We accept the inventory below as the authoritative coverage baseline and record the three highest-leverage gaps for future work. No implementation work is done in this ADR; each gap will be addressed via a dedicated /add-simd-path PR referencing this ADR.

Full coverage matrix¶

Feature	AVX2	AVX-512	NEON	Notes
`adm` (integer)	YES	YES	YES	Full dispatch in `integer_adm.c`
`cambi`	YES	YES	YES
`ciede`	YES	YES	YES
`float_adm`	YES	YES	YES
`float_moment`	YES	—	YES	`moment_avx512.c` never created; AVX-512 dispatch absent
`float_motion`	YES	YES	YES
`float_ms_ssim`	—	—	—	Delegates to `ssim_avx2/neon` via `iqa_ssim_set_dispatch`; effectively covered
`float_psnr`	YES	YES	YES
`float_ssim`	—	—	—	Same delegation as `float_ms_ssim`; effectively covered
`float_vif`	—	—	—	Delegates through `vif_tools.c` which has inline AVX-512 convolution; effectively covered
`integer_adm`	YES	YES	YES	Full dispatch
`integer_motion`	YES	YES	—	`motion_neon.c` exports only `x_convolution_16_neon`; `y_convolution` and `sad` have no NEON path
`integer_motion_v2`	YES	YES	YES	Full dispatch including NEON
`integer_psnr`	YES	YES	YES	Full dispatch
`integer_ssim`	—	—	—	Zero SIMD: no dispatch block, no SIMD includes
`integer_vif`	YES	YES	YES	Full dispatch
`moment`	YES	—	YES	Same as `float_moment` — `moment_avx512.c` absent
`motion`	YES	YES	YES
`ms_ssim`	—	—	—	Delegates to `ssim_avx2/neon`; effectively covered
`ms_ssim_decimate`	YES	YES	YES
`psnr`	YES	YES	YES
`ssim`	YES	YES	YES
`ssimulacra2`	YES	YES	YES
`vif`	YES	YES	YES

Dropped features (no SIMD twins expected):

ansnr — deliberately removed (PR #38 / commit 70ed8b3c). Prior SIMD tests (test_ansnr_simd) were orphaned and removed in follow-up fixes.

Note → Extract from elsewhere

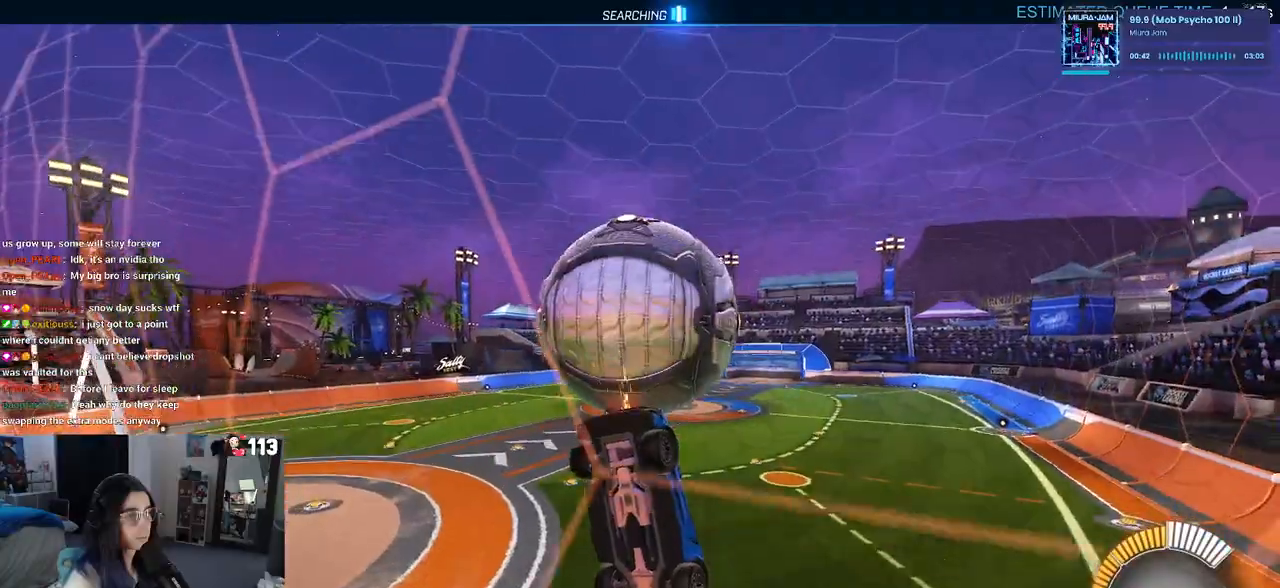
{"buttons": ["L1"], "left_stick": "down-right", "right_stick": "center", "events": [[50, "left_stick", "right"], [200, "CROSS", "down"], [233, "left_stick", "center"], [283, "left_stick", "down-right"], [300, "L1", "down"], [350, "CROSS", "up"]]}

True gaps (no effective SIMD coverage)¶

integer_ssim — zero SIMD (AVX2, AVX-512, NEON all absent). The inner loops (gaussian_filter_init, horizontal/vertical accumulation, SSIM term) are fully scalar. integer_ssim is the codec-side SSIM surface used by every non-float pipeline.
integer_motion NEON incomplete — motion_neon.c provides only x_convolution_16_neon; the equally hot y_convolution_8/16_neon and sad_neon are absent. On arm64 hosts integer_motion therefore runs its SAD and Y-convolution scalar. integer_motion_v2 does NOT share this gap (it has a complete NEON dispatch).
moment / float_moment AVX-512 — moment_avx2.c and moment_neon.c exist; moment_avx512.c does not. The two hot kernels (compute_1st_moment, compute_2nd_moment) are load-heavy reductions that benefit from wider vector lanes on Skylake-X / Ice Lake / Sapphire Rapids class hardware.

Alternatives considered¶

Option	Pros	Cons	Why not chosen
Add SIMD for float_ssim / float_vif directly	Direct control of the dispatch path	Both already delegate through shared helpers that have SIMD; redundant work	Rejected — delegation is effective
Batch all three gaps into one PR	Fewer PRs	Large diff, hard to review, one failure blocks all	Rejected — each gap gets its own `/add-simd-path` call
No-op / defer indefinitely	Zero effort	ARM64 runtime performance regresses relative to AVX2 parity; integer_ssim on GPU-less servers is fully scalar	Rejected

Consequences¶

Positive: future /add-simd-path agents have a definitive baseline; no re-audit needed before implementation PRs.
Negative: three gaps remain open until dedicated PRs land.
Neutral follow-up: integer_ssim AVX2 is gap #1; integer_motion NEON completion is gap #2; moment AVX-512 is gap #3 in priority order (see research digest for rationale).

References¶

Code audit: core/src/feature/x86/, core/src/feature/arm64/, and dispatcher blocks in integer_*.c / float_moment.c (2026-05-29).
ADR-0179 — prior float_moment AVX2 work that established the moment_avx2.c pattern.
Research digest: docs/research/simd-twin-inventory-2026-05-29.md.